#### WHAT IS REQUIRED:
Leaving out every picture, quote the data below exactly as it appears.

#### INFORMATION PROVIDED:
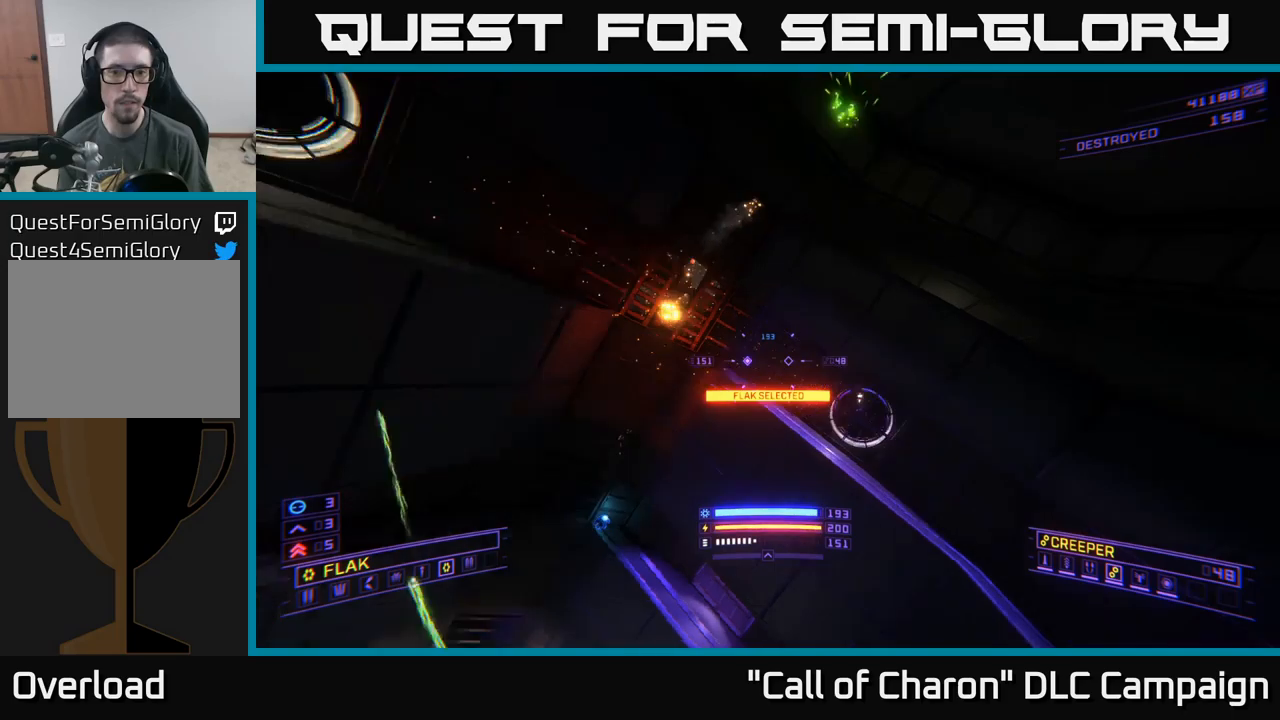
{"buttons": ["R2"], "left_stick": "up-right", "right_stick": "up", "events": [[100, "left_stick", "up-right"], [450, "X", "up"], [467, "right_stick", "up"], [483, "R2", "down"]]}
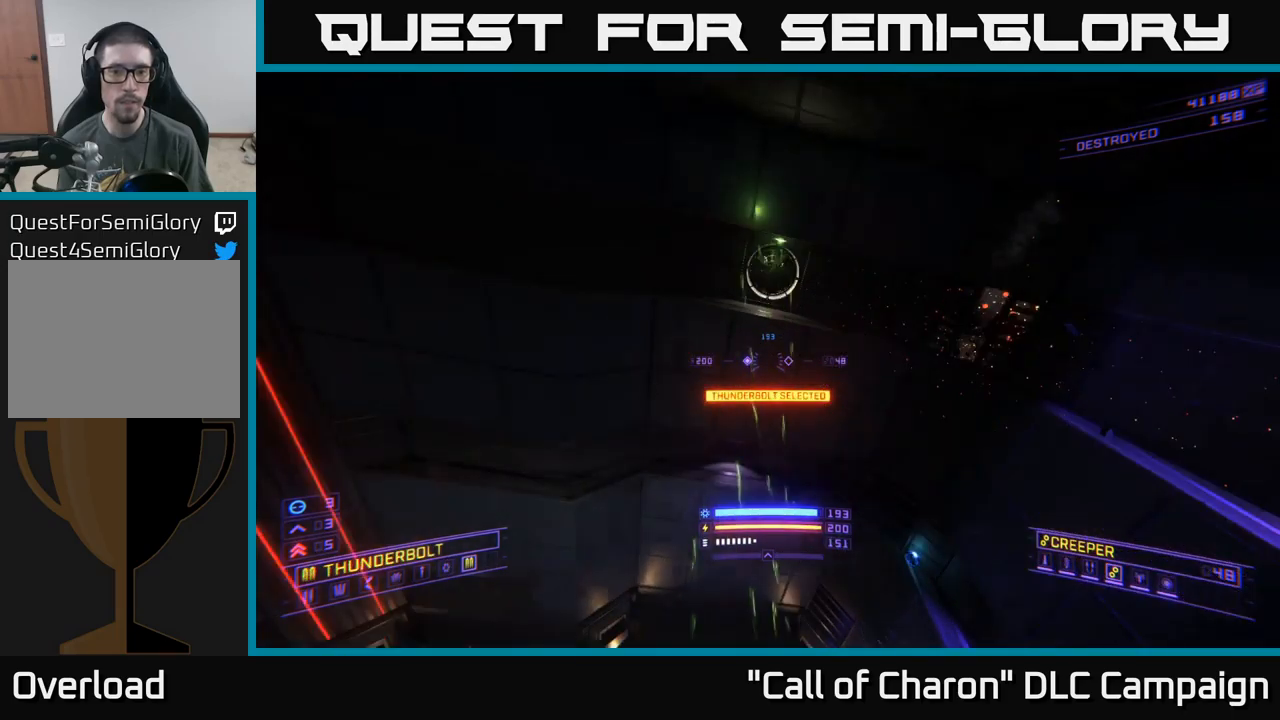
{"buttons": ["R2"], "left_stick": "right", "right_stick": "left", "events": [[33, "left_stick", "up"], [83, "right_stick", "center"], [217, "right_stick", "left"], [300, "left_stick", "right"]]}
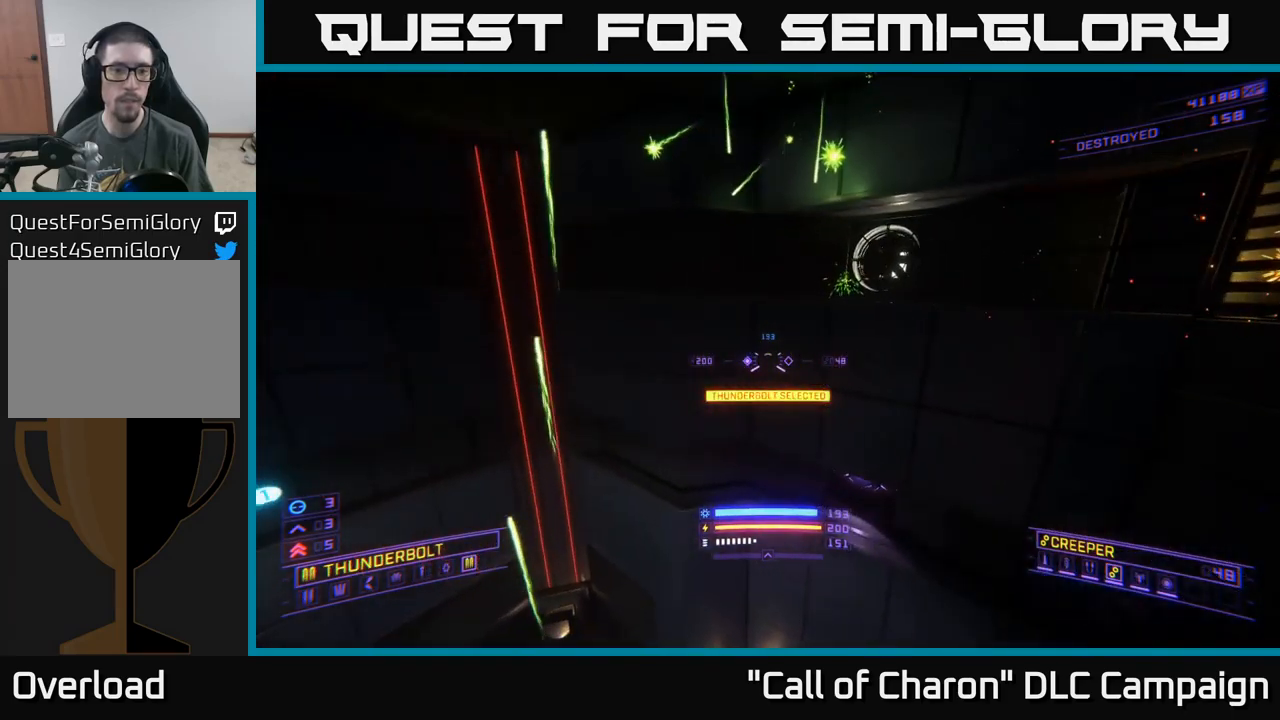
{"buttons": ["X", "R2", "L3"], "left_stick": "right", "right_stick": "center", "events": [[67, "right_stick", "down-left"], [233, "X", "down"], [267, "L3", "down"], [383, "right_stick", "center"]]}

#### EXERCISE ANSWER:
{"buttons": ["R2"], "left_stick": "up-right", "right_stick": "up", "events": [[100, "left_stick", "up-right"], [450, "X", "up"], [467, "right_stick", "up"], [483, "R2", "down"]]}
{"buttons": ["R2"], "left_stick": "right", "right_stick": "left", "events": [[33, "left_stick", "up"], [83, "right_stick", "center"], [217, "right_stick", "left"], [300, "left_stick", "right"]]}
{"buttons": ["X", "R2", "L3"], "left_stick": "right", "right_stick": "center", "events": [[67, "right_stick", "down-left"], [233, "X", "down"], [267, "L3", "down"], [383, "right_stick", "center"]]}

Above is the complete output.